(WORK TASK) Once you find the line with "electricity, and digital" in the data that follows, repeat it and every line after it exactly, through the line with "embedded meanings.".

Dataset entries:
┏━━

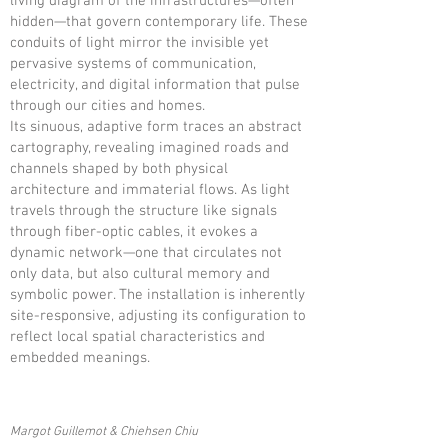
living diagram of the infrastructures—often
hidden—that govern contemporary life. These
conduits of light mirror the invisible yet
pervasive systems of communication,
electricity, and digital information that pulse
through our cities and homes.
Its sinuous, adaptive form traces an abstract
cartography, revealing imagined roads and
channels shaped by both physical
architecture and immaterial flows. As light
travels through the structure like signals
through fiber-optic cables, it evokes a
dynamic network—one that circulates not
only data, but also cultural memory and
symbolic power. The installation is inherently
site-responsive, adjusting its configuration to
reflect local spatial characteristics and
embedded meanings.
Margot Guillemot & Chiehsen Chiu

┗━━

(TASK RESPONSE)
electricity, and digital information that pulse
through our cities and homes.
Its sinuous, adaptive form traces an abstract
cartography, revealing imagined roads and
channels shaped by both physical
architecture and immaterial flows. As light
travels through the structure like signals
through fiber-optic cables, it evokes a
dynamic network—one that circulates not
only data, but also cultural memory and
symbolic power. The installation is inherently
site-responsive, adjusting its configuration to
reflect local spatial characteristics and
embedded meanings.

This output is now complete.